(Data items)
▶
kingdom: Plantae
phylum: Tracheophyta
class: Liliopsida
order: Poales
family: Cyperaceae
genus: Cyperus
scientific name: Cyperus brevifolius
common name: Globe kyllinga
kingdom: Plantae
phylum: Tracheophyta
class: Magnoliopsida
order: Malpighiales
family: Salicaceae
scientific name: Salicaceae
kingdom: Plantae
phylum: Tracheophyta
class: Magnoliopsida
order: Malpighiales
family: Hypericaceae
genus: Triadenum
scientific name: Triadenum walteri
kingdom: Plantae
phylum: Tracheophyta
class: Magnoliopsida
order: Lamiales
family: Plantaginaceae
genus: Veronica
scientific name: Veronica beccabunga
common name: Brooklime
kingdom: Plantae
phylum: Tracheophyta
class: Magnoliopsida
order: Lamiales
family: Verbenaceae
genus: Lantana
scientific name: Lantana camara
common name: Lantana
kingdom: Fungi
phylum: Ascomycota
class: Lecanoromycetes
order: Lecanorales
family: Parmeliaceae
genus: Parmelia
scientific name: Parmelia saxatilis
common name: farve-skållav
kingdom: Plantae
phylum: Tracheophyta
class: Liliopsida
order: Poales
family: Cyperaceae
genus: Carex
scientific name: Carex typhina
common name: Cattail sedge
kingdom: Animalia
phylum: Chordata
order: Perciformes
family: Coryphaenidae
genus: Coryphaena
◀
Do this
Reproduce the lines above without alteration, everything from the line containing "phylum: Ascomycota" down to the line containing "genus: Carex", both of those lines included.

Written solution
phylum: Ascomycota
class: Lecanoromycetes
order: Lecanorales
family: Parmeliaceae
genus: Parmelia
scientific name: Parmelia saxatilis
common name: farve-skållav
kingdom: Plantae
phylum: Tracheophyta
class: Liliopsida
order: Poales
family: Cyperaceae
genus: Carex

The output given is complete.